Vous évoquez les objectifs initiaux de la PAJE : je rappelle qu'ils avaient beaucoup évolué par rapport à l'engagement du candidat Jacques Chirac, qui souhaitait surtout permettre aux familles de choisir plus librement le mode de garde de leurs enfants. Le ministère et la Caisse nationale des allocations familiales (CNAF) avaient émis quelques réserves sur un dispositif qui aurait pu mettre en difficulté les gestionnaires des structures collectives. Nous pensions que pour permettre un libre choix, il fallait sans doute aider les ménages mais également aider la branche famille à réaliser des équipements collectifs, en cofinancement avec les collectivités locales. Nos arguments ont été entendus et ont permis la mise en place de la PAJE. C'est ainsi que la convention d'objectifs et de gestion de la branche famille a augmenté les dépenses du Fonds national d'action sociale (FNAS) de 7,5 % par an – soit 33 % sur l'ensemble de la période.
Le bilan de la PAJE, dans son ensemble, est assez satisfaisant. Tout d'abord, le taux de natalité n'a cessé de progresser en France. Il serait stupide d'attribuer ce phénomène au seul dispositif de la PAJE, mais il le serait encore plus de prétendre que les politiques familiales n'ont aucun impact sur la natalité. Or, depuis une vingtaine d'années, les politiques que nous menons sont plus axées sur l'accueil du jeune enfant que sur les prestations d'entretien, ce qui tend à favoriser la natalité. D'ailleurs, elles sont bien comprises par l'ensemble de nos concitoyens.
Autre point positif, la PAJE a facilité la conciliation entre vie de famille et vie professionnelle. Le taux d'emploi des femmes est très satisfaisant dans notre pays, en comparaison de celui des pays avoisinants. À ceux qui pensent que les pays nordiques font mieux que nous, je citerai les auteurs du livre Le deuxième âge de l'émancipation, pour qui les taux d'emploi dans les pays nordiques doivent être relativisés, les Suédoises et les Danoises étant comptées parmi les femmes actives lorsqu'elles sont en congé parental, ce qui n'est pas le cas des Françaises. Sur les 81 % de Suédoises « actives », seules 62 % travaillaient effectivement pendant l'enquête, dont 49 % étaient mères d'enfants de moins d'un an, ce qui est assez proche du taux français puisque dans notre pays, environ 70 % des mères d'un enfant ont un emploi.
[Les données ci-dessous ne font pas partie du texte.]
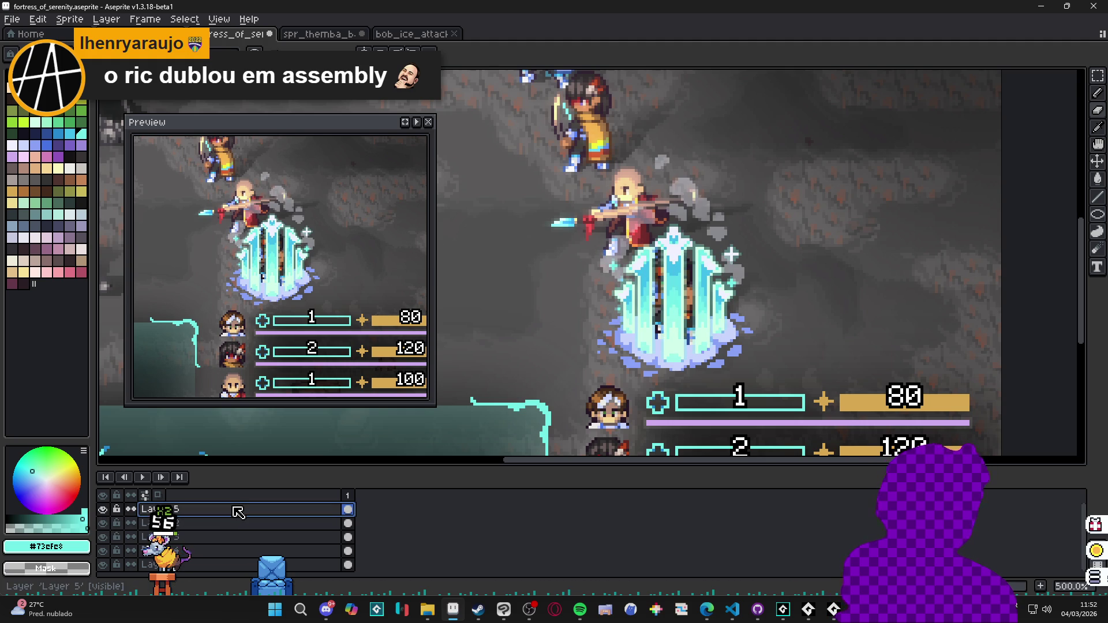
Add Layer 6, paint a cyan glow over the crystal's base, and set its blend mode to Screen.
key(shift+n)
La PAJE a également simplifié l'accès aux droits, notamment grâce au dispositif « Pajemploi », qui s'est substitué à des modes de solvabilisation dont certains, comme l'allocation de garde d'enfant à domicile (AGED), fonctionnaient très mal. Je crois pouvoir dire que le dispositif « Pajemploi » donne toute satisfaction aux familles, notamment du fait de sa dématérialisation – qui explique le faible coût de gestion de ce dispositif.
Cela dit, le coût budgétaire de la PAJE est plus élevé que prévu, comme vient de le rappeler la Cour des comptes, pour la simple raison que le gouvernement de l'époque avait choisi de chiffrer la mesure à comportement constant. Or, la PAJE a eu un impact supérieur à celui que nous estimions puisque 250 000 familles supplémentaires en bénéficient, sur un total d'environ 2,2 millions de familles. Nous nous réjouissons d'un tel succès, mais il a entraîné le déficit de la branche famille pendant plusieurs années. Certes, celle-ci a retrouvé un équilibre budgétaire en 2008, mais il aurait été préférable de mieux estimer son coût dès le départ.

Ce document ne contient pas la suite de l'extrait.